Incendiary Falsehoods and the First Amendment
When content is false and incendiary it aims not only to deceive but to deprive other speakers of credibility and attention. It undermines, rather than contributes to, debate; it inflames rather than informs.
January 26, 2022 at 10:00 AM
6 minute read
The Washington Post report on January 6 informs us that First Amendment considerations allegedly dissuaded the Justice Department and the FBI from taking vigorous action when confronted with calls for violent and unlawful acts over social media in the run up to the insurrection. (Washington Post Report, The Attack, "Red Flags" chapter at text accompanying n.4.) The first amendment is also invoked as a defense by the attorneys for Trump and those who incited violence on January 6. (E.g., "Trump's defense claims Jan. 6 speech linked to Capitol attack is protected by First Amendment," Associated Press, quoting among others remarks by Trump attorney Michael van der Veen in Senate impeachment hearing; Defendant Giuliani's Motion to Dismiss Amended Complaint, Hon. Bernie Thompson v. Trump, Case 1:21-cv-00400-APM (D. Columbia May 26, 2001).) But it stands the First amendment and principles of free speech on their heads to suggest that they provide protection for incendiary falsehoods such as fraudulent claims about election results and pleas to seize power by any means necessary. In the free-for-all environment of new media desperate for audiences, we must be particularly vigilant about the unbridled spreading of incendiary falsehoods.
It is not and never has been the law that anyone can, without consequence, engage in any act that may be deemed expressive at any time, in any place or in any circumstances. "Falsely shouting fire in a public theater and causing a panic" is not speech protected by the First Amendment, wrote Justice Holmes over a 100 years ago in a celebrated, if often misquoted, passage. Schenck v. United States, 249 U.S. 47, (1919). (Holmes never said that the theater need be crowded.) This formulation was recast in a later Supreme Court opinion at the time of the Vietnam war protests (Brandenburg v.

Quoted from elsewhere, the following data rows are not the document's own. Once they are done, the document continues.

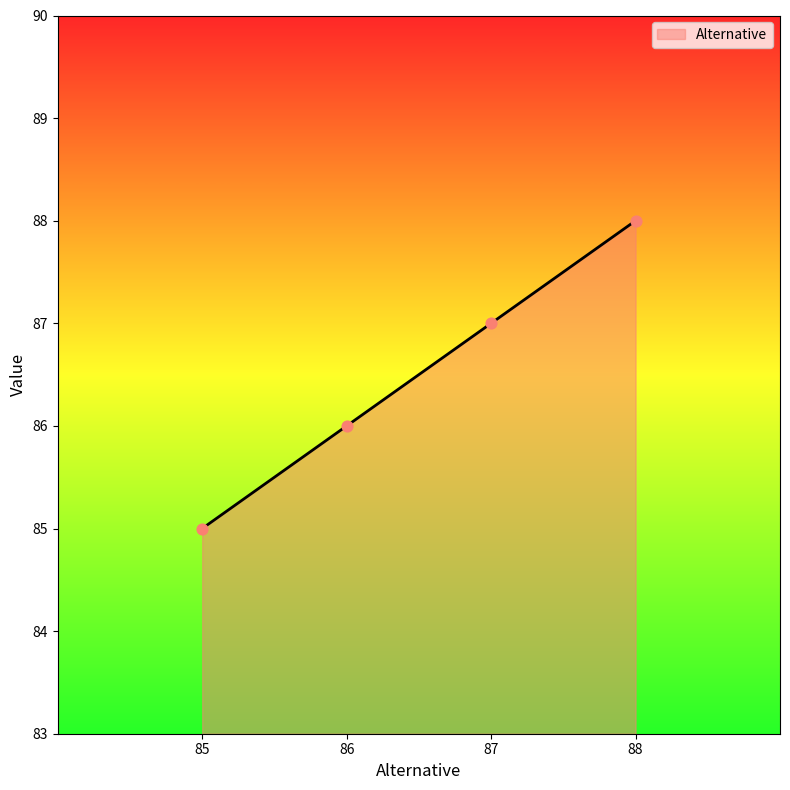

Approximately how many times larger is the value at 87 compared to 88?

1.0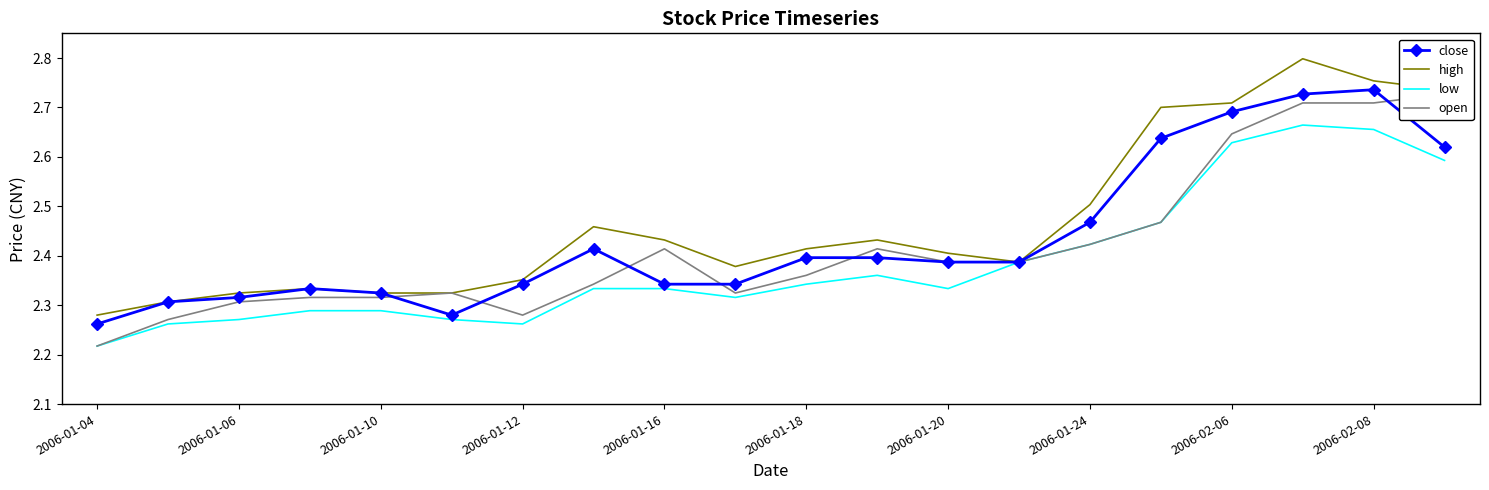

How many interior local peaks does the open series have?

3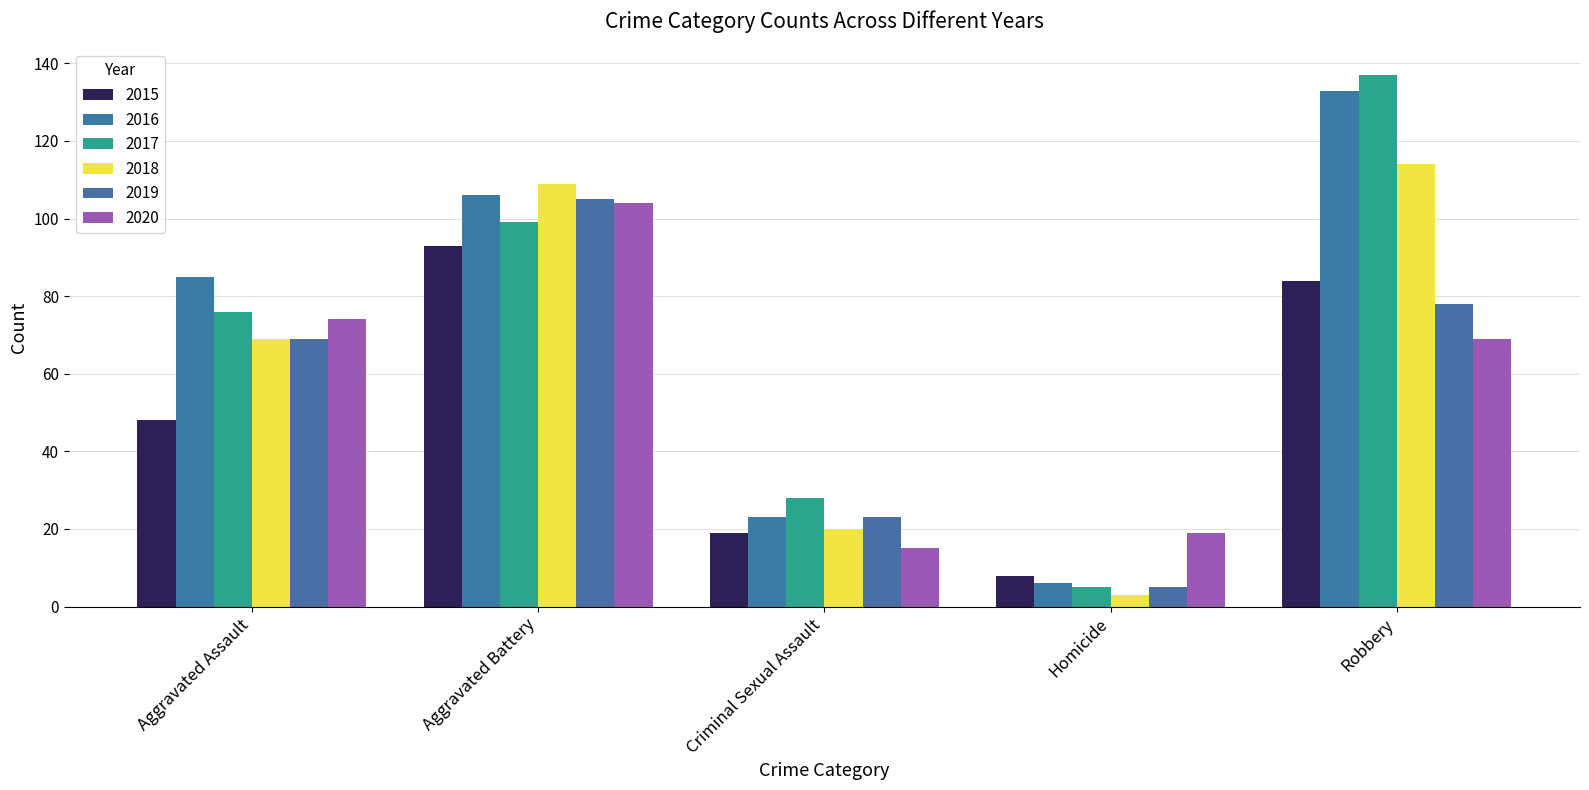

What is the spread (max minus min) of values at Aggravated Battery?

16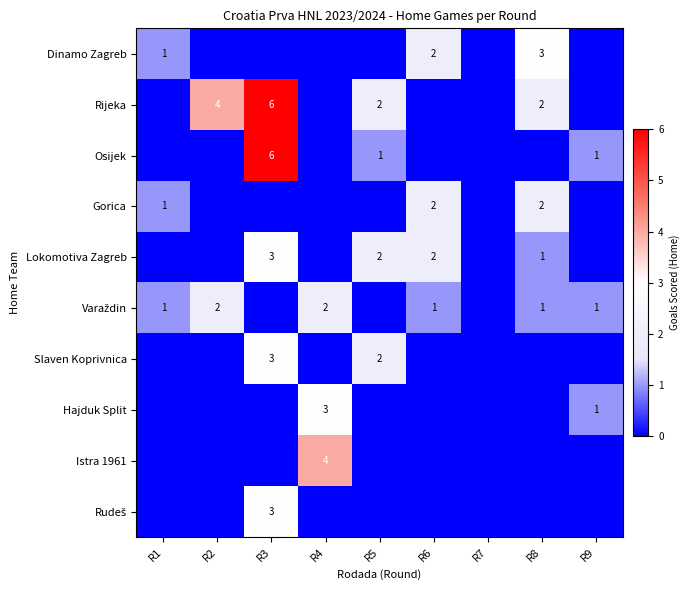

Rank the series by their maximum value, from lowest to highest.

Gorica, Varaždin, Dinamo Zagreb, Lokomotiva Zagreb, Slaven Koprivnica, Hajduk Split, Rudeš, Istra 1961, Rijeka, Osijek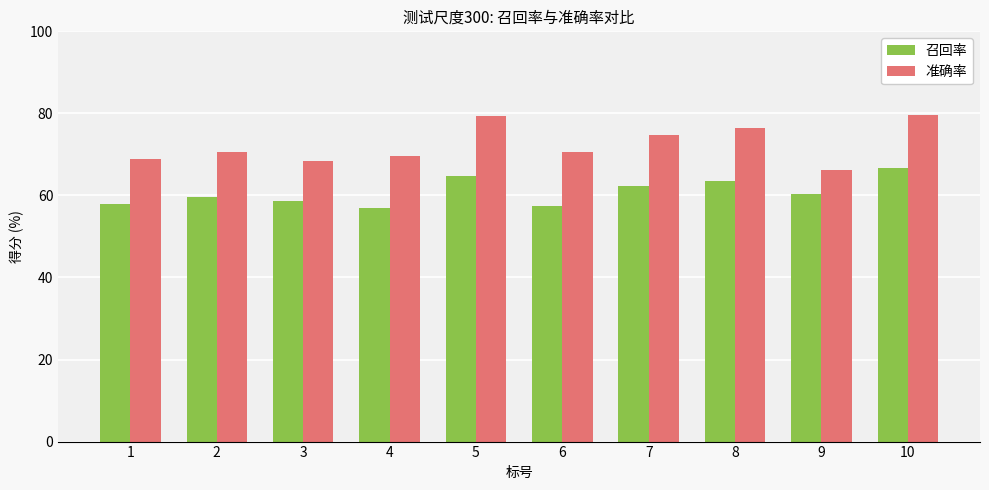

Rank the series at 3 from lowest to highest value.

召回率, 准确率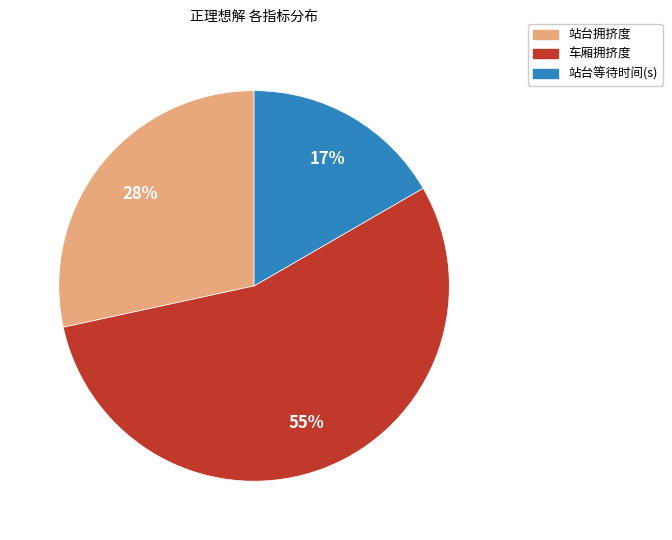

Is the sum of 站台等待时间(s) and 站台拥挤度 greater than half?

No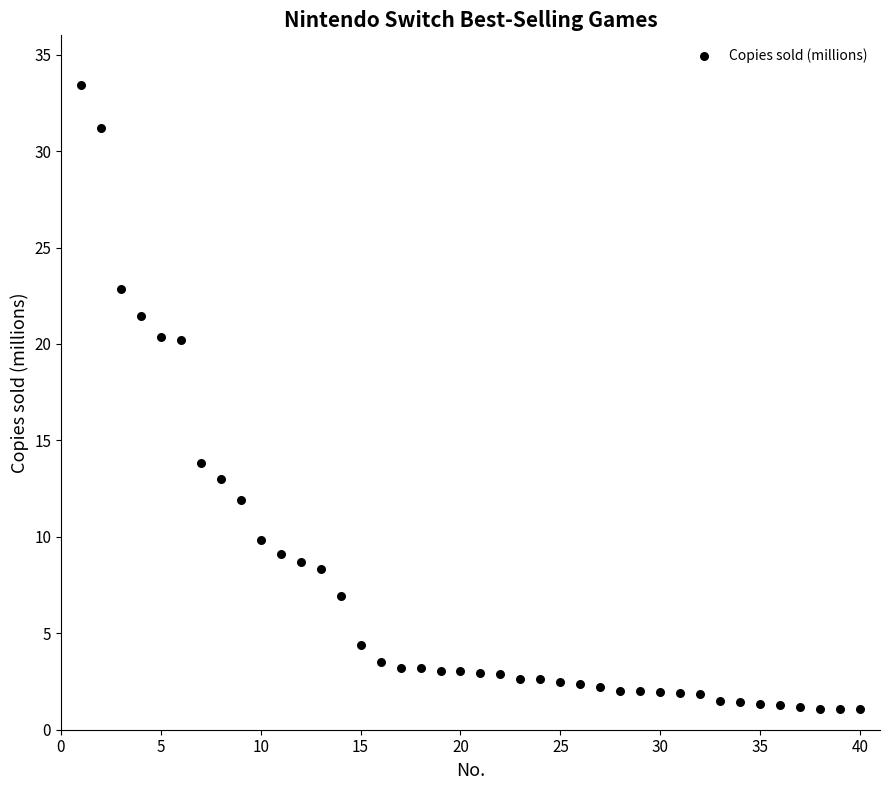

What is the range of Y values (max minus min)?

32.3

Ohio, 395 U.S. 444 (1969) heavily relied on by the Trump defenders in the Senate impeachment) to tolerate advocacy of possible strategies involving use of force and law violations—but even in Brandenburg with a huge exception: In the court's words, the First Amendment affords no protection "when such advocacy is directed to inciting or producing imminent lawless behavior and is likely to incite or produce such action." (Id.)